## Exercise objective
Could you copy every record below exactly, leaving out the pictures?

## Records provided
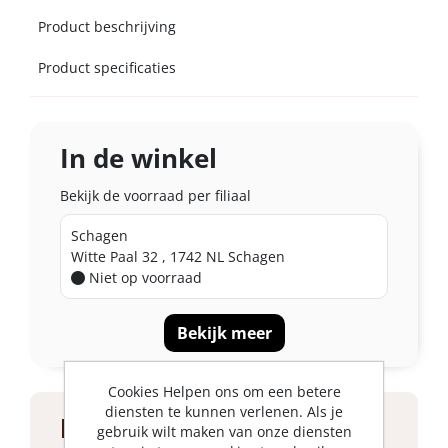
Product beschrijving
Product specificaties
In de winkel
Bekijk de voorraad per filiaal
Schagen
Witte Paal 32 , 1742 NL Schagen
Niet op voorraad
Bekijk meer
Cookies Helpen ons om een betere
diensten te kunnen verlenen. Als je
Product specificaties
gebruik wilt maken van onze diensten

## Response to the task
Product beschrijving
Product specificaties
In de winkel
Bekijk de voorraad per filiaal
Schagen
Witte Paal 32 , 1742 NL Schagen
Niet op voorraad
Bekijk meer
Cookies Helpen ons om een betere
diensten te kunnen verlenen. Als je
Product specificaties
gebruik wilt maken van onze diensten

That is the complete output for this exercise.